Le désordre et la loi
Les conclusions de la Commission Lumbala
ne sont pas des vérités bibliques comme on s’évertue à vouloir le faire croire.
L’histoire récente de l’Angola par exemple ne vient pas renforcer la thèse de
l’irrédentisme de ce pays en Afrique centrale ; à l’époque de la splendeur
de Jonas Savimbi, beaucoup de nos compatriotes se sont rués en Angola dans le
territoire sous contrôle de l’Unita avec la facilité d’un couteau dans du
beurre, grâce à l’amitié indéfectible entre le chef rebelle angolais et le
dictateur Mobutu Sese Seko.
Ces gens ont servi de main-d’œuvre au gourou de
l’Unita dans le trafic de diamant, tout en se comportant comme en pays conquis.

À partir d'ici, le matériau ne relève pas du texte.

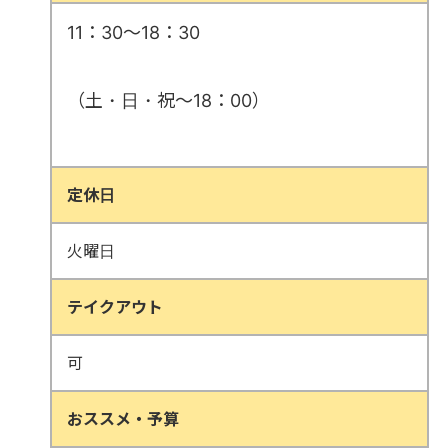
11：30～18：30
（土・日・祝～18：00）
定休日
火曜日
テイクアウト
可
おススメ・予算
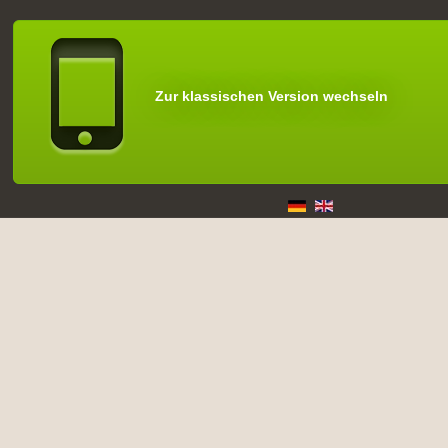
Zur klassischen Version wechseln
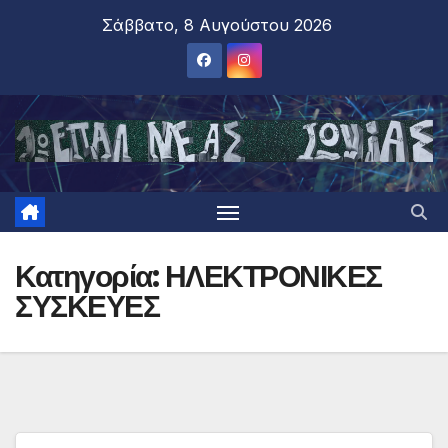
Σάββατο, 8 Αυγούστου 2026
Κατηγορία:
ΗΛΕΚΤΡΟΝΙΚΕΣ
ΣΥΣΚΕΥΕΣ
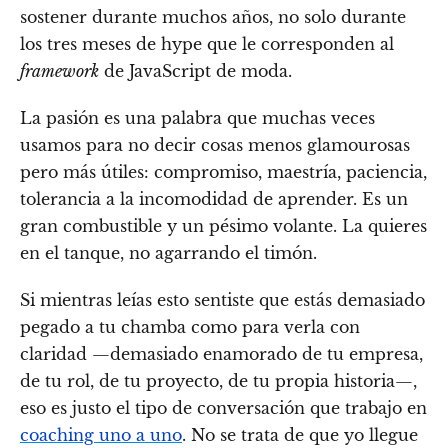
sostener durante muchos años, no solo durante
los tres meses de hype que le corresponden al
framework
de JavaScript de moda.
La pasión es una palabra que muchas veces
usamos para no decir cosas menos glamourosas
pero más útiles: compromiso, maestría, paciencia,
tolerancia a la incomodidad de aprender. Es un
gran combustible y un pésimo volante. La quieres
en el tanque, no agarrando el timón.
Si mientras leías esto sentiste que estás demasiado
pegado a tu chamba como para verla con
claridad —demasiado enamorado de tu empresa,
de tu rol, de tu proyecto, de tu propia historia—,
eso es justo el tipo de conversación que trabajo en
coaching uno a uno
. No se trata de que yo llegue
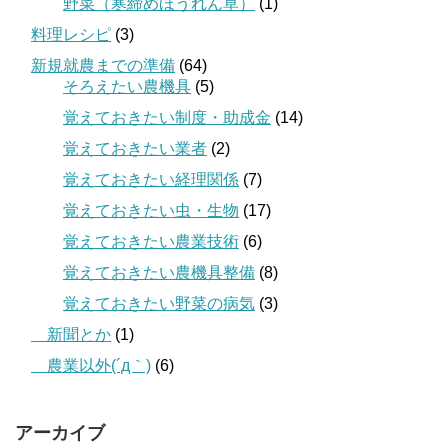
野菜（寒締めほうれん草）
(1)
料理レシピ
(3)
新規就農までの準備
(64)
そろえたい農機具
(5)
覚えておきたい制度・助成金
(14)
覚えておきたい業者
(2)
覚えておきたい経理関係
(7)
覚えておきたい虫・生物
(17)
覚えておきたい農業技術
(6)
覚えておきたい農機具整備
(8)
覚えておきたい野菜の病気
(3)
＿新聞とか
(1)
＿農業以外(´д｀)
(6)
アーカイブ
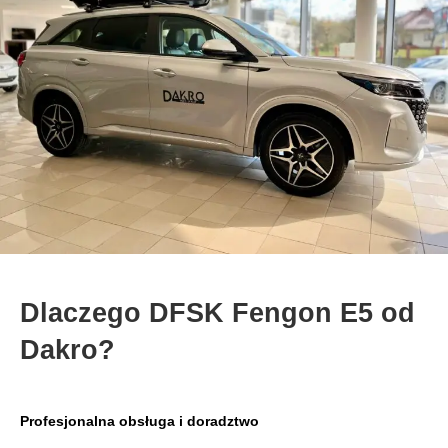
Dlaczego DFSK Fengon E5 od
Dakro?
Profesjonalna obsługa i doradztwo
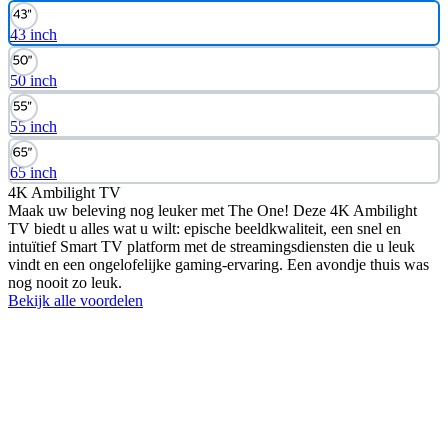
43 inch
50 inch
55 inch
65 inch
4K Ambilight TV
Maak uw beleving nog leuker met The One! Deze 4K Ambilight
TV biedt u alles wat u wilt: epische beeldkwaliteit, een snel en
intuïtief Smart TV platform met de streamingsdiensten die u leuk
vindt en een ongelofelijke gaming-ervaring. Een avondje thuis was
nog nooit zo leuk.
Bekijk alle voordelen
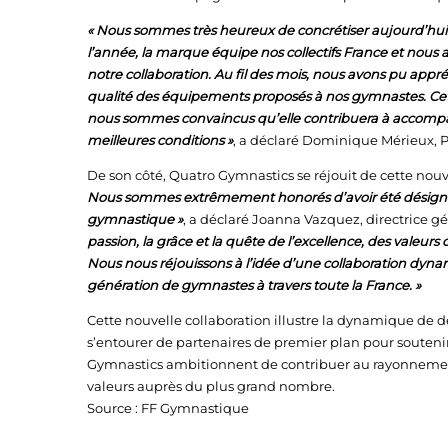
« Nous sommes très heureux de concrétiser aujourd’hui
l’année, la marque équipe nos collectifs France et nous 
notre collaboration. Au fil des mois, nous avons pu appré
qualité des équipements proposés à nos gymnastes. Cette 
nous sommes convaincus qu’elle contribuera à accompagn
meilleures conditions »
, a déclaré Dominique Mérieux, 
De son côté, Quatro Gymnastics se réjouit de cette no
Nous sommes extrêmement honorés d’avoir été désignés p
gymnastique »
, a déclaré Joanna Vazquez, directrice 
passion, la grâce et la quête de l’excellence, des vale
Nous nous réjouissons à l’idée d’une collaboration dynam
génération de gymnastes à travers toute la France. »
Cette nouvelle collaboration illustre la dynamique de
s’entourer de partenaires de premier plan pour soutenir
Gymnastics ambitionnent de contribuer au rayonnement
valeurs auprès du plus grand nombre.
Source : FF Gymnastique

Cela est indéniable même si on a difficile à admettre aujourd’hui que l’Angola
n’a fait que mettre de l’ordre dans ce qui était depuis longtemps un no man’s
land à la frontière avec la
RDC. Même si on met une barrière mentale à son cerveau pour
ne pas permettre l’intrusion de cet état des lieux dans sa conscience, il
restera deux alternatives à faire prévaloir pour résoudre la crise si crise il
y a : aller en justice ou faire la guerre. Pour le premier cas, c’est
l’affrontement des arguments juridiques qui déterminera la position à adopter
si l’on accepte le verdict. Il faut que la plainte repose sur des éléments
imparables sur le plan de la géographie physique, humaine et de l’histoire. Les
points de vue seuls des populations de l’un ou l’autre des deux pays, la RDC et l’Angola ne peuvent
suffire. On tiendra aussi compte des accords passés après le tracé des
frontières lors de la conférence de Berlin en 1885. Pour rappel, ces accords
ont permis au roi Léopold II de céder une partie du territoire et de
s’approprier certains espaces dans les pays limitrophes du Congo. La deuxième
alternative est de s’organiser pour bouter hors du territoire national les
agresseurs par la force. C’est ni plus ni moins la guerre qu’il faut faire aux
occupants indésirables. Dans le cas d’espèce, ceux qui s’emploient à faire
vibrer les cordes sensibles et sentimentales des congolais en développant
plusieurs thèses sur la présence des soldats angolais en RDC devraient toute
logique gardée, appeler à une action armée pour libérer le pays. Difficile de
s’attendre à les voir se battre sur la ligne de front comme ils le font aujourd’hui
avec leur verve oratoire pour leurs intérêts personnels.